Saya hanya dapat membayangkan, bagaimana bila Festival Minangkabau atau Pekan Budaya Minangkabau, atau peristiwa dengan nama lain dalam konsepsi yang akan digelar pada akhir bulan November itu dilangsungkan di sebanyak mungkin tempat. Misalnya saja, di Bukittinggi yang kini memiliki perpustakaan mewah itu menjadi tempat sebuah seminar atau kongres, sebagai mana dulu Bukittinggi pernah menjadi ladang pemikiran dan iven intelektual, dengan banyak tokoh dan persitiwa intelektual digelar. Sementara di Payakumbuh digelar pesta sastra dan seni, karena memang Payakumbuh banyak melahirkan seniman dan sastrawan. Untuk kegiatan pertunjukan kontemporer dilangsungkan di STSI Padangpanjang dan Taman Budaya Sumatra Barat. Dan seterusnya.

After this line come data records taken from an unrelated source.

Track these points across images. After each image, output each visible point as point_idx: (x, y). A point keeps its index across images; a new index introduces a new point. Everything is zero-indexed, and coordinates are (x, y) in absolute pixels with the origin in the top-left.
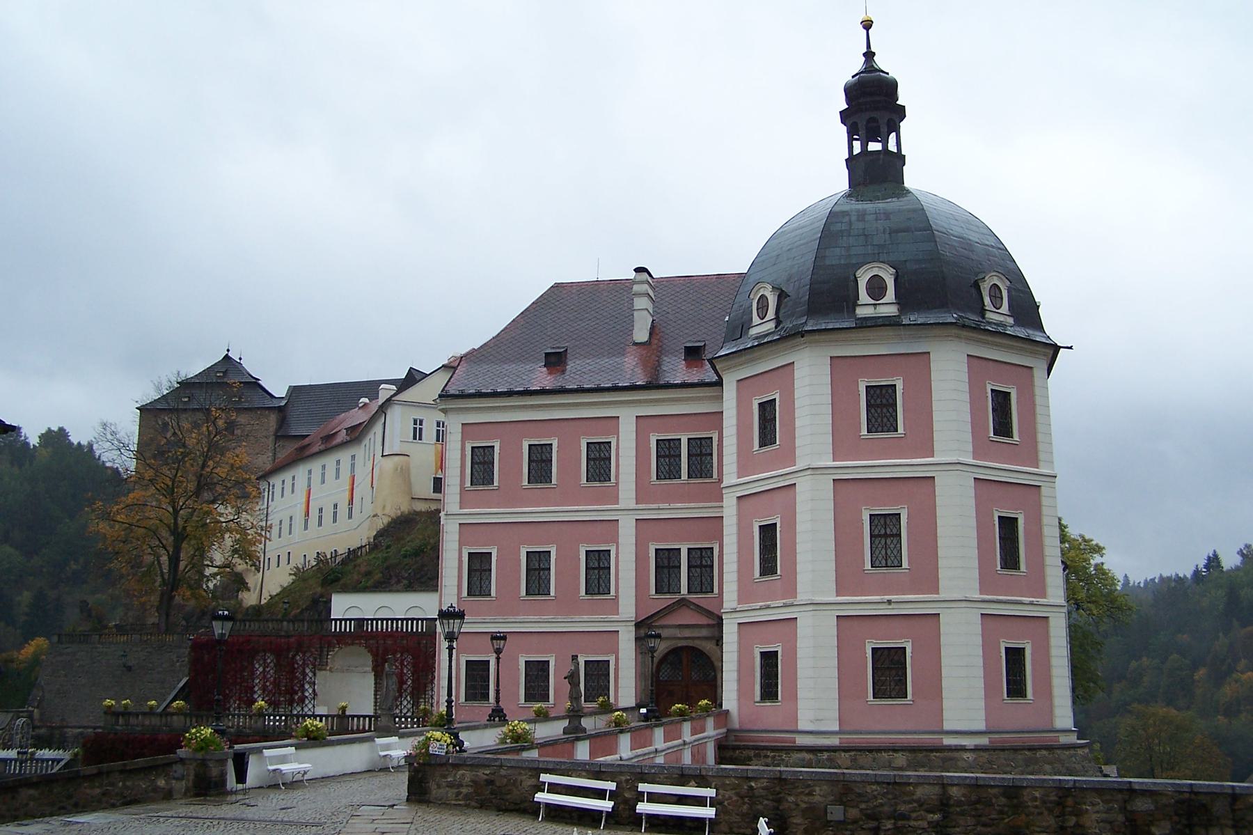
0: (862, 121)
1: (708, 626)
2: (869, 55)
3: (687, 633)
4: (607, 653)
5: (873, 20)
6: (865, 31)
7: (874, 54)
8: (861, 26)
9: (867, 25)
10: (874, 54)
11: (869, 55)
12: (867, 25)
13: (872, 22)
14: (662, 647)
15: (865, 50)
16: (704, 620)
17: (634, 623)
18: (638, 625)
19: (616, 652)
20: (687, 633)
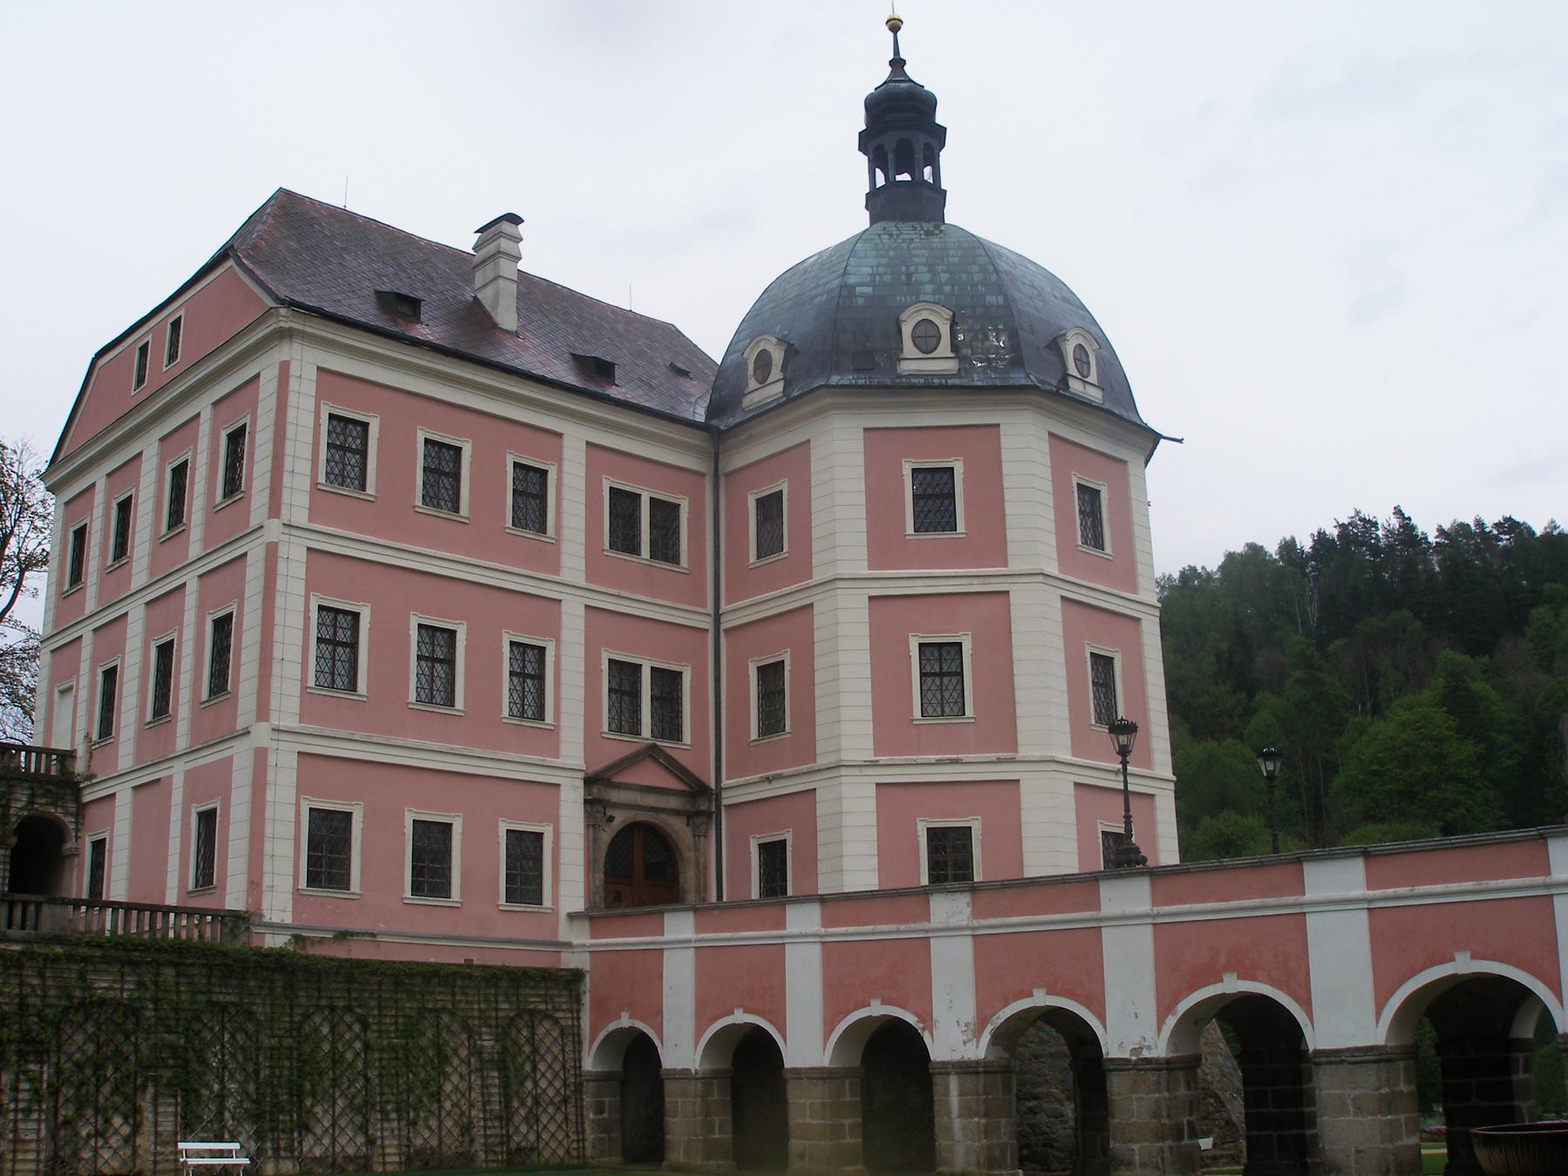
0: (890, 141)
1: (681, 793)
2: (897, 63)
3: (651, 800)
4: (540, 821)
5: (902, 19)
6: (891, 34)
7: (904, 62)
8: (886, 28)
9: (895, 26)
10: (904, 62)
11: (897, 63)
12: (895, 26)
13: (902, 22)
14: (621, 818)
15: (891, 57)
16: (679, 786)
17: (582, 775)
18: (589, 781)
19: (555, 820)
20: (651, 800)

Rancangan seperti ini, rasanya pernah digulirkan oleh DKSB dalam programnya. Dan iven itu cukup berhasil, misalnya di Batipuh dan Taeh. Setidaknya masyarakat yang menjadi pelaku dari kebudayaan dapat mengapresiasi dan menumbuhkan inspirasi dan motivasi untuk proses selanjutnya. Masyarakat menjadi gembira dan bangga, karena mereka dapat mengaktualisasikan diri mereka, kebudayaan mereka, dan apresiasi mereka terhadap kebudayaan dan kesenian. Merekalah pelaku dan penikmat dari kebudayaan dan kesenian itu.
Namun saya hanya dapat membayangkan, sekaligus selalu berharap bahwa kebudayaan kita akan menjadi lebih baik. Dengan saling mendengarkan dan mengkritik kerja-kerja kebudayaan. Dan inilah salah satu bagian dari proses kebudayaan itu. Siapa tahu, nanti akan lebih jelas arah perkembangannya.*
Sudarmoko, alumnus Department of Languages and Cultures of Southeast Asia and Oceania, Leiden University, Belanda, bekerja pada Laboratorium Sastra Indonesia Fakultas Sastra Universitas Andalas Padang.